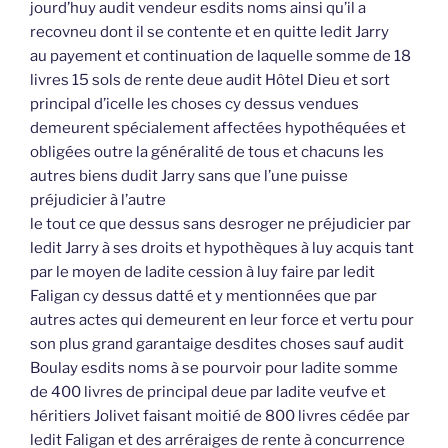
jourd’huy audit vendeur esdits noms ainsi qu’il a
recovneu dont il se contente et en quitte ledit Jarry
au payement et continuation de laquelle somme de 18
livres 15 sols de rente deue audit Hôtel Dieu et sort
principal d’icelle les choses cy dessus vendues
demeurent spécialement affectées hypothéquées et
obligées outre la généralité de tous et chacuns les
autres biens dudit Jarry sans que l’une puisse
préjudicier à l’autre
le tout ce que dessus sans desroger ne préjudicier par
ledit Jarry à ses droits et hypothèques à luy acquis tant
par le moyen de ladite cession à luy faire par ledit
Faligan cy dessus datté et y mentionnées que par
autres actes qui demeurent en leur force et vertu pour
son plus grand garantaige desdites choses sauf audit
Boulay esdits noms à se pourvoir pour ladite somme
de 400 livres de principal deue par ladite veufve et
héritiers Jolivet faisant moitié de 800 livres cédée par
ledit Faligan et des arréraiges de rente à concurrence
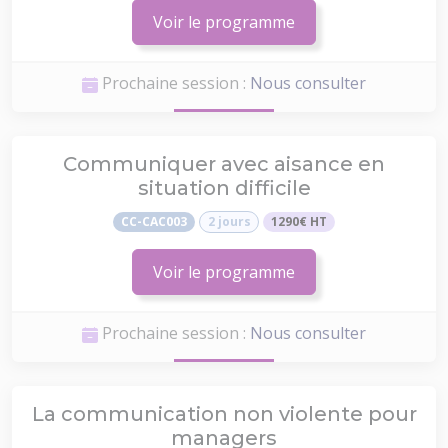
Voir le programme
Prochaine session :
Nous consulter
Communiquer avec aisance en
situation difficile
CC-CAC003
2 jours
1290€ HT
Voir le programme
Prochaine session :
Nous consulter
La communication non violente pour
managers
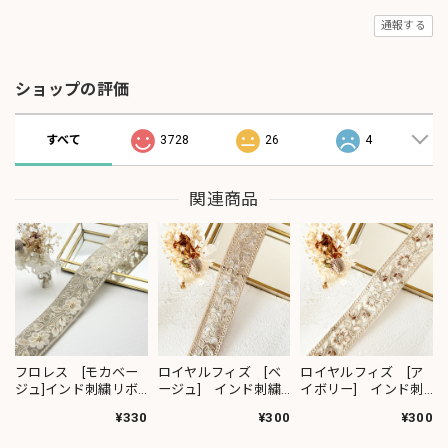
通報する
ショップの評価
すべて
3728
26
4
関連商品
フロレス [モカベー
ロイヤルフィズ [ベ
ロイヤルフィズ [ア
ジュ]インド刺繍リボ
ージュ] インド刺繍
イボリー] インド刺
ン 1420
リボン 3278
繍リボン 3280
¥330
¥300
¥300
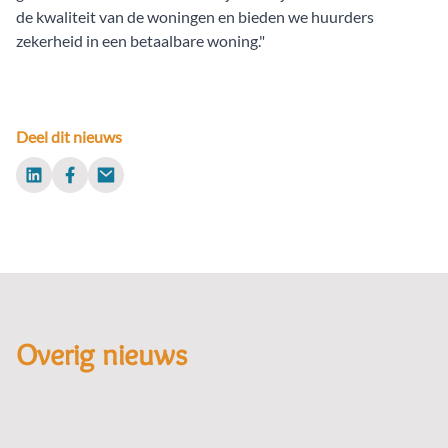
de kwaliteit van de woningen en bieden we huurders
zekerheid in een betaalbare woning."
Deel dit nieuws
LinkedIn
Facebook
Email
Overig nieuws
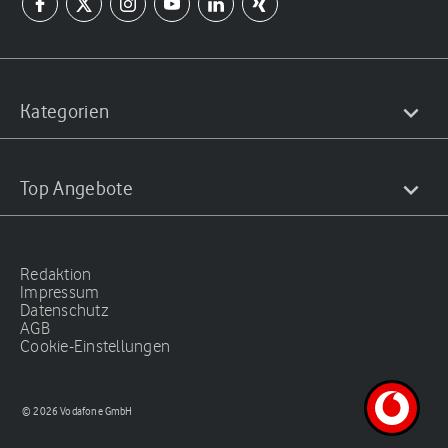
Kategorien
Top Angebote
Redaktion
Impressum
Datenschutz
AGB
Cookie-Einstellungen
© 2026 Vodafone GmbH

============================================================

### [How to complete this task]
Your copy of the records above should be exact and contain no pictures.

### [Result for this exercise]
jourd’huy audit vendeur esdits noms ainsi qu’il a
recovneu dont il se contente et en quitte ledit Jarry
au payement et continuation de laquelle somme de 18
livres 15 sols de rente deue audit Hôtel Dieu et sort
principal d’icelle les choses cy dessus vendues
demeurent spécialement affectées hypothéquées et
obligées outre la généralité de tous et chacuns les
autres biens dudit Jarry sans que l’une puisse
préjudicier à l’autre
le tout ce que dessus sans desroger ne préjudicier par
ledit Jarry à ses droits et hypothèques à luy acquis tant
par le moyen de ladite cession à luy faire par ledit
Faligan cy dessus datté et y mentionnées que par
autres actes qui demeurent en leur force et vertu pour
son plus grand garantaige desdites choses sauf audit
Boulay esdits noms à se pourvoir pour ladite somme
de 400 livres de principal deue par ladite veufve et
héritiers Jolivet faisant moitié de 800 livres cédée par
ledit Faligan et des arréraiges de rente à concurrence
Voir le programme
Prochaine session :
Nous consulter
Communiquer avec aisance en
situation difficile
CC-CAC003
2 jours
1290€ HT
Voir le programme
Prochaine session :
Nous consulter
La communication non violente pour
managers
通報する
ショップの評価
すべて
3728
26
4
関連商品
フロレス [モカベー
ロイヤルフィズ [ベ
ロイヤルフィズ [ア
ジュ]インド刺繍リボ
ージュ] インド刺繍
イボリー] インド刺
ン 1420
リボン 3278
繍リボン 3280
¥330
¥300
¥300
de kwaliteit van de woningen en bieden we huurders
zekerheid in een betaalbare woning."
Deel dit nieuws
LinkedIn
Facebook
Email
Overig nieuws
Kategorien
Top Angebote
Redaktion
Impressum
Datenschutz
AGB
Cookie-Einstellungen
© 2026 Vodafone GmbH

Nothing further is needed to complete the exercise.